= ASSIGNMENT =
Report only the number of lines that contain the string "بحلول" in the records below.

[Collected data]
──────

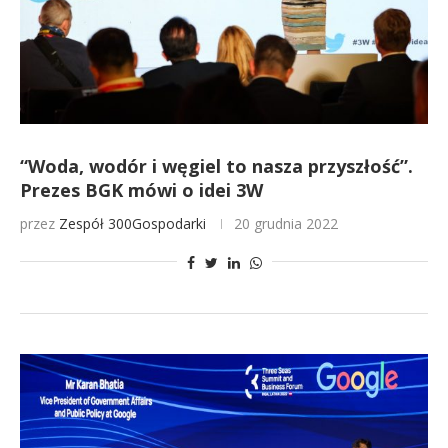
“Woda, wodór i węgiel to nasza przyszłość”.
Prezes BGK mówi o idei 3W
przez
Zespół 300Gospodarki
20 grudnia 2022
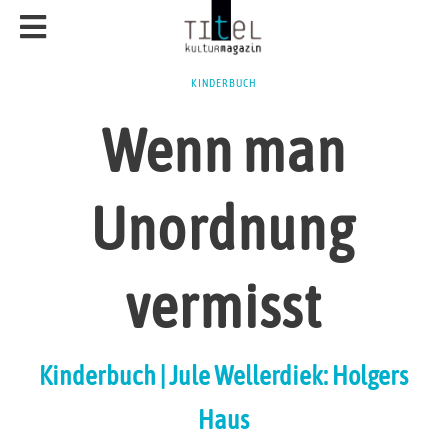
KINDERBUCH
Wenn man
Unordnung
vermisst
Kinderbuch | Jule Wellerdiek: Holgers
Haus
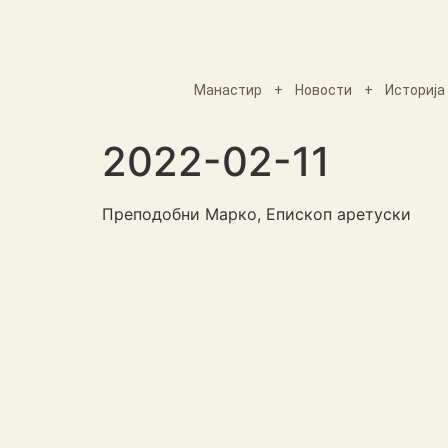
Манастир
+
Новости
+
Историја
2022-02-11
Преподобни Марко, Епископ аретуски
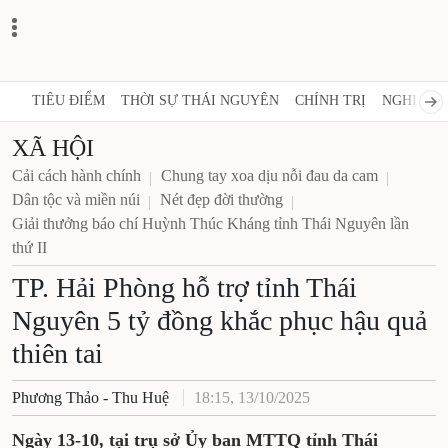
TIÊU ĐIỂM
THỜI SỰ THÁI NGUYÊN
CHÍNH TRỊ
NGHỊ 
XÃ HỘI
Cải cách hành chính
Chung tay xoa dịu nỗi đau da cam
Dân tộc và miền núi
Nét đẹp đời thường
Giải thưởng báo chí Huỳnh Thúc Kháng tỉnh Thái Nguyên lần
thứ II
TP. Hải Phòng hỗ trợ tỉnh Thái
Nguyên 5 tỷ đồng khắc phục hậu quả
thiên tai
Phương Thảo - Thu Huệ
18:15, 13/10/2025
Ngày 13-10, tại trụ sở Ủy ban MTTQ tỉnh Thái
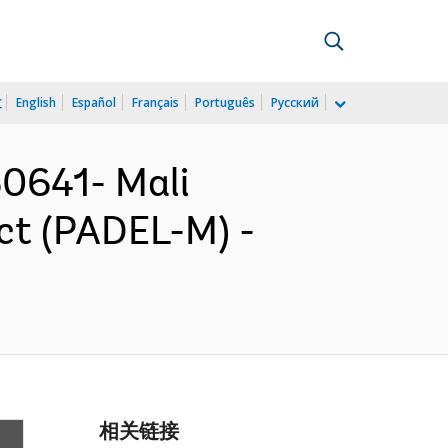
文
English
Español
Français
Português
Русский
0641- Mali
ct (PADEL-M) -
相关链接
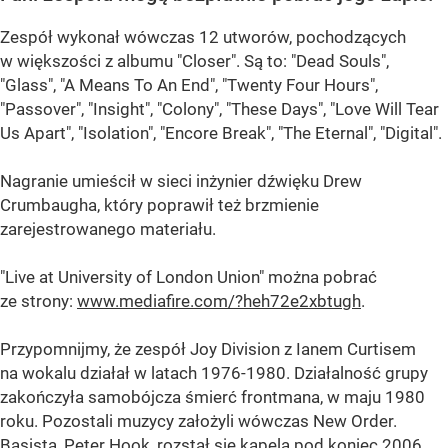
Zespół wykonał wówczas 12 utworów, pochodzących
w większości z albumu "Closer". Są to: "Dead Souls",
"Glass", "A Means To An End", "Twenty Four Hours",
"Passover", "Insight", "Colony", "These Days", "Love Will Tear
Us Apart", "Isolation", "Encore Break", "The Eternal", "Digital".
Nagranie umieścił w sieci inżynier dźwięku Drew
Crumbaugha, który poprawił też brzmienie
zarejestrowanego materiału.
"Live at University of London Union" można pobrać
ze strony:
www.mediafire.com/?heh72e2xbtugh
.
Przypomnijmy, że zespół Joy Division z Ianem Curtisem
na wokalu działał w latach 1976-1980. Działalność grupy
zakończyła samobójcza śmierć frontmana, w maju 1980
roku. Pozostali muzycy założyli wówczas New Order.
Basista, Peter Hook, rozstał się kapelą pod koniec 2006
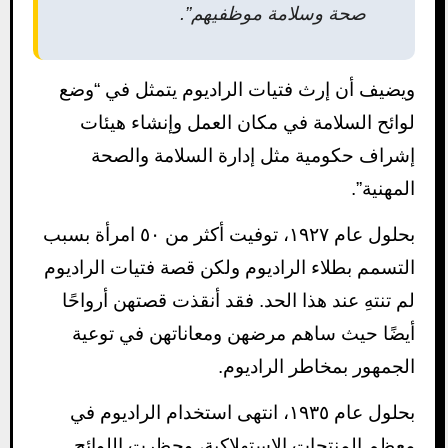
صحة وسلامة موظفيهم”.
ويضيف أن إرث فتيات الراديوم يتمثل في “وضع
لوائح السلامة في مكان العمل وإنشاء هيئات
إشراف حكومية مثل إدارة السلامة والصحة
المهنية”.
بحلول عام ١٩٢٧، توفيت أكثر من ٥٠ امرأة بسبب
التسمم بطلاء الراديوم ولكن قصة فتيات الراديوم
لم تنتهِ عند هذا الحد. فقد أنقذت قصتهن أرواحًا
أيضًا حيث ساهم مرضهن ومعاناتهن في توعية
الجمهور بمخاطر الراديوم.
بحلول عام ١٩٣٥، انتهى استخدام الراديوم في
معظم المنتجات الاستهلاكية، وحظرت اللوائح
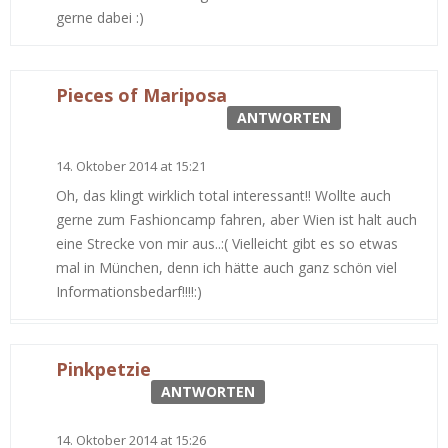
gerne dabei :)
Pieces of Mariposa
ANTWORTEN
14. Oktober 2014 at 15:21
Oh, das klingt wirklich total interessant!! Wollte auch
gerne zum Fashioncamp fahren, aber Wien ist halt auch
eine Strecke von mir aus..:( Vielleicht gibt es so etwas
mal in München, denn ich hätte auch ganz schön viel
Informationsbedarf!!!!:)
Pinkpetzie
ANTWORTEN
14. Oktober 2014 at 15:26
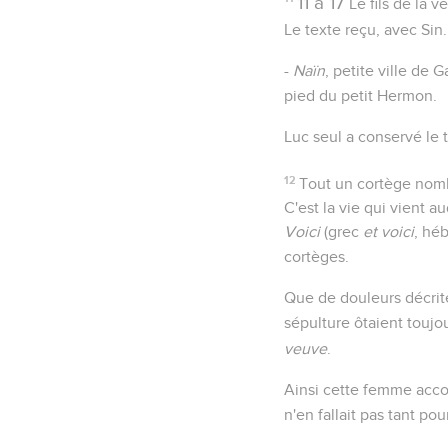
11 à 17
Le fils de la v
Le texte reçu, avec Sin.
-
Naïn
, petite ville de 
pied du petit Hermon.
Luc seul a conservé le t
12
Tout un cortège nombr
C'est la vie qui vient a
Voici
(grec
et voici
, hé
cortèges.
Que de douleurs décrit
sépulture ôtaient toujou
veuve
.
Ainsi cette femme accomp
n'en fallait pas tant p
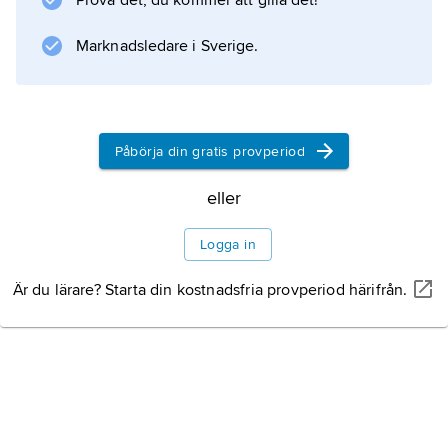
Prova det, du kommer att gilla det!
procent av befolkningen, framför allt
Marknadsledare i Sverige.
Information om artikeln
Påbörja din gratis provperiod
eller
Logga in
Är du lärare? Starta din kostnadsfria provperiod härifrån.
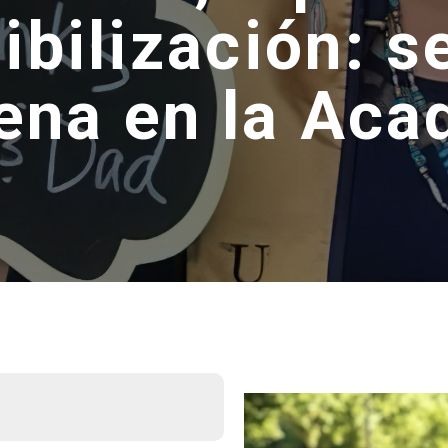
ibilización: s
ena en la Ac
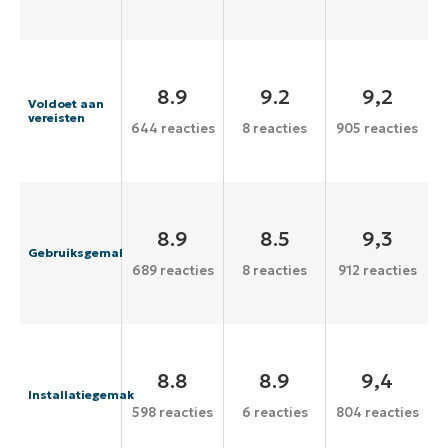
8.9
9.2
9,2
Voldoet aan
vereisten
644 reacties
8 reacties
905 reacties
8.9
8.5
9,3
Gebruiksgemak
689 reacties
8 reacties
912 reacties
8.8
8.9
9,4
Installatiegemak
598 reacties
6 reacties
804 reacties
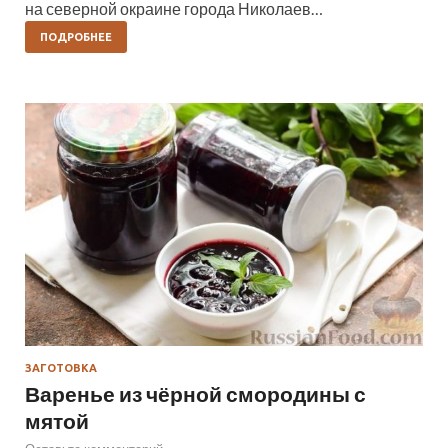
на северной окраине города Николаев…
ПОДРОБНЕЕ
ЗАГОТОВКА
Варенье из чёрной смородины с
мятой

──────

= OUTPUT OF THE TASK =
2